Department of Bioengineering, Stanford University, Palo Alto, CA, 94305, USA.
Pac Symp Biocomput. 2021;26:14-25.
Crowd-powered telemedicine has the potential to revolutionize healthcare, especially during times that require remote access to care. However, sharing private health data with strangers from around the world is not compatible with data privacy standards, requiring a stringent filtration process to recruit reliable and trustworthy workers who can go through the proper training and security steps. The key challenge, then, is to identify capable, trustworthy, and reliable workers through high-fidelity evaluation tasks without exposing any sensitive patient data during the evaluation process. We contribute a set of experimentally validated metrics for assessing the trustworthiness and reliability of crowd workers tasked with providing behavioral feature tags to unstructured videos of children with autism and matched neurotypical controls. The workers are blinded to diagnosis and blinded to the goal of using the features to diagnose autism. These behavioral labels are fed as input to a previously validated binary logistic regression classifier for detecting autism cases using categorical feature vectors. While the metrics do not incorporate any ground truth labels of child diagnosis, linear regression using the 3 correlative metrics as input can predict the mean probability of the correct class of each worker with a mean average error of 7.51% for performance on the same set of videos and 10.93% for performance on a distinct balanced video set with different children. These results indicate that crowd workers can be recruited for performance based largely on behavioral metrics on a crowdsourced task, enabling an affordable way to filter crowd workforces into a trustworthy and reliable diagnostic workforce.
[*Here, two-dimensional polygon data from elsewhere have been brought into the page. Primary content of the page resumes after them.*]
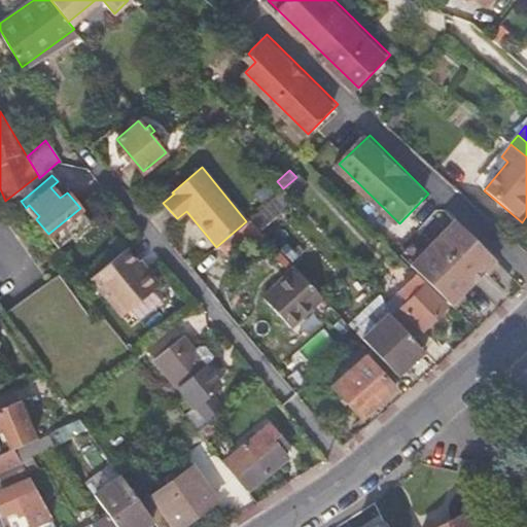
[(40,179),(18,197),(21,201),(23,200),(42,183),(40,179)]
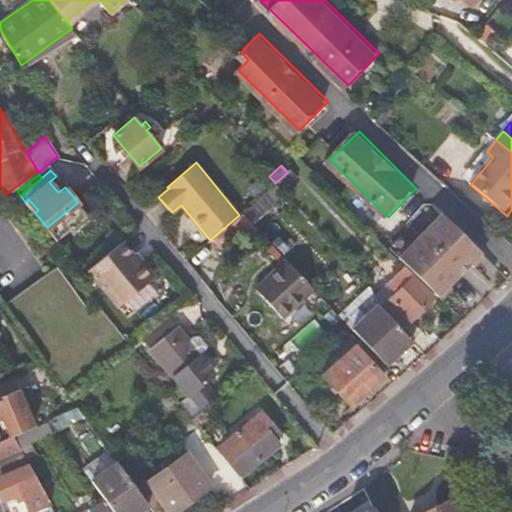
[(239,215),(211,239),(222,252),(253,225),(242,212),(239,215)]
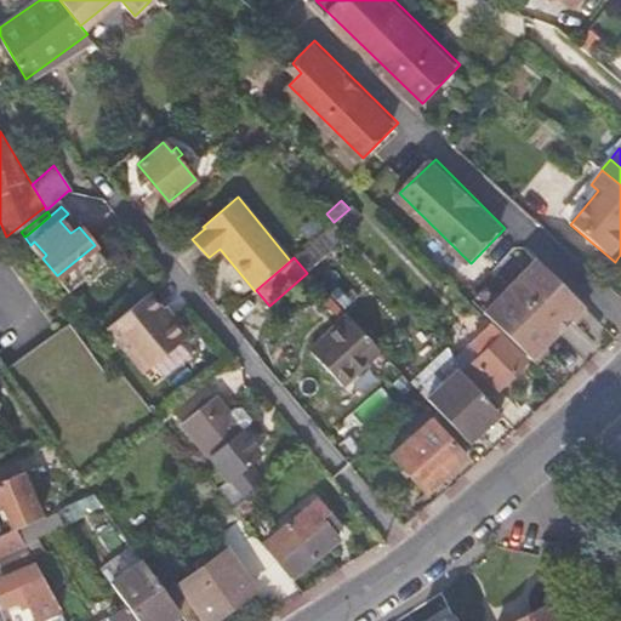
[(486,313),(548,372),(599,320),(539,260),(486,313)]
众包远程医疗有可能彻底改变医疗保健行业,特别是在需要远程获得医疗服务的情况下。然而,将私人健康数据与来自世界各地的陌生人共享是不符合数据隐私标准的,这需要一个严格的过滤过程来招募可靠和值得信赖的工作人员,这些工作人员需要经过适当的培训和安全步骤。因此,关键挑战是在不暴露任何敏感患者数据的情况下,通过高保真度评估任务来识别有能力、值得信赖和可靠的工作人员。我们提出了一套经过实验验证的指标,用于评估负责为自闭症儿童和匹配的神经典型对照组的非结构化视频提供行为特征标签的众包工人的可信度和可靠性。这些工人对诊断是盲目的,对使用这些特征来诊断自闭症的目标也是盲目的。这些行为标签作为输入提供给先前验证的二分类逻辑回归分类器,用于使用类别特征向量检测自闭症病例。虽然这些指标没有包含任何儿童诊断的真实标签,但使用 3 个相关指标作为输入的线性回归可以预测每个工人正确类别的平均概率,对于同一组视频的性能,平均平均误差为 7.51%,对于具有不同儿童的不同平衡视频集的性能,平均平均误差为 10.93%。这些结果表明,可以在众包任务中主要根据行为指标招募众包工人,从而为过滤众包劳动力成为值得信赖和可靠的诊断劳动力提供一种经济实惠的方法。